START Data shown
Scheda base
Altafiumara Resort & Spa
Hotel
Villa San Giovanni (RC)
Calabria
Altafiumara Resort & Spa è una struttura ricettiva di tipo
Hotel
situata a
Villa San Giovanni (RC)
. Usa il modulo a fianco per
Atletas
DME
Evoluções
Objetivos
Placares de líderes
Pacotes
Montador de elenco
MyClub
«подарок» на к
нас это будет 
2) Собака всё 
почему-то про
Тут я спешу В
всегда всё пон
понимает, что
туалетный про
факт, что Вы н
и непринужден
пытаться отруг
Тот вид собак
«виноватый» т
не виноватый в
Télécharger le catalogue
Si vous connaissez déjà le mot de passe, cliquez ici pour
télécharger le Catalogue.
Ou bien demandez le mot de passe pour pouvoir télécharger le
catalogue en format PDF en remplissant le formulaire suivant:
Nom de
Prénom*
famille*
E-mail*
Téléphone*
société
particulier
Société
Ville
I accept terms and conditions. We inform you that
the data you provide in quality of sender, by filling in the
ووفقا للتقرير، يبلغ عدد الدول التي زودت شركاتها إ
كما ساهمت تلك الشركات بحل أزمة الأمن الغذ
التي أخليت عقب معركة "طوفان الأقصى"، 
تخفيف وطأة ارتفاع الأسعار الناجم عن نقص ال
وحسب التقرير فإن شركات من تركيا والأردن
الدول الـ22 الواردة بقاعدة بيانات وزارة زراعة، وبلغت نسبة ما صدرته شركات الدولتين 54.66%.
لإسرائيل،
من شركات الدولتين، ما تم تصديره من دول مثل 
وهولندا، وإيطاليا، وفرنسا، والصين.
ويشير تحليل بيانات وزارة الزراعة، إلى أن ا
END Data shown
* **What to produce**:
The answer must be every line of the data that contains the word "بيانات".

* **Result of this exercise**:
الدول الـ22 الواردة بقاعدة بيانات وزارة زراعة، وبلغت نسبة ما صدرته شركات الدولتين 54.66%.
ويشير تحليل بيانات وزارة الزراعة، إلى أن ا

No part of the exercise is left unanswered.